Após a publicação da entrevista de Jullyene para a Folha o deputado afirmou que as denúncias eram “requentadas” e em tom de ameaça disse: “O resultado deste processo é de conhecimento público, inclusive, por parte deste veículo de comunicação, de forma que, a repetição e veiculação da falsa acusação, atrai a responsabilidade penal e cível não só de quem a pratica, mas também de quem a reproduz, ante a inequívoca ciência da sua falsidade”
“Não basta ser honesto é preciso parecer honesto“
Joe Biden assumiu a presidência dos Estados Unidos e além de sua vice ser uma mulher negra, de seu ministério respeitar a paridade de gênero, convidou para comandar a pasta da Saúde e lidar com a pandemia Rachel Levine, uma mulher trans.
Enquanto isso, no Brasil, o ditado “Não basta ser honesto é preciso parecer honesto” nunca foi tão desvalorizado por nossos políticos, especialmente na Câmara Federal.
Neste momento turbulento em que vivemos, o que significa eleger um presidente sob suspeita de agredir sua ex-mulher e com ações no STF ?

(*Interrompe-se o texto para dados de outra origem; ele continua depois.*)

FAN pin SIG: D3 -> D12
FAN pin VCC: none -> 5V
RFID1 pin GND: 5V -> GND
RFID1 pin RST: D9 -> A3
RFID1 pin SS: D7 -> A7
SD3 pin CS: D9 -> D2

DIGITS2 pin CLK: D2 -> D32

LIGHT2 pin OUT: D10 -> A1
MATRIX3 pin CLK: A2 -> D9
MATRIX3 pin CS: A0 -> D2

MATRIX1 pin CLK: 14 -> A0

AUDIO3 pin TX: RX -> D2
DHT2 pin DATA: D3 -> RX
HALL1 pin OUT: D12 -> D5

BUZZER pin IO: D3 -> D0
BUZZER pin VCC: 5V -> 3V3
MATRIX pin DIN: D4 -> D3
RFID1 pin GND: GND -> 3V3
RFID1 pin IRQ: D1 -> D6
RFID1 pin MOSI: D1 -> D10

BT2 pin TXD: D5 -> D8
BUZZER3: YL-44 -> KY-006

Penso ser inadmissível que, nos dias de hoje, com 215 mil mortes que poderiam ser evitadas se não fosse a atuação de um projeto político genocida, com pesquisa da USP comprovando a ação deliberada de Bolsonaro; com o aumento de casos de feminicídios e toda a ordem de agressão contra mulheres, contra negros e comunidade LGBTQIA+ desde a eleição de Bolsonaro, que o Congresso tenha como favorito um deputado que acumula tantas denúncias e não apenas de corrupção.
Nenhum cargo negociado vale eleger um suspeito de tanta violência contra a mulher. O voto para eleição da mesa diretora é secreto, mas deveria ser aberto, para que possamos saber quantos apoiam um deputado com esse “currículo’.
*Este artigo não reflete, necessariamente, a opinião da Revista Fórum.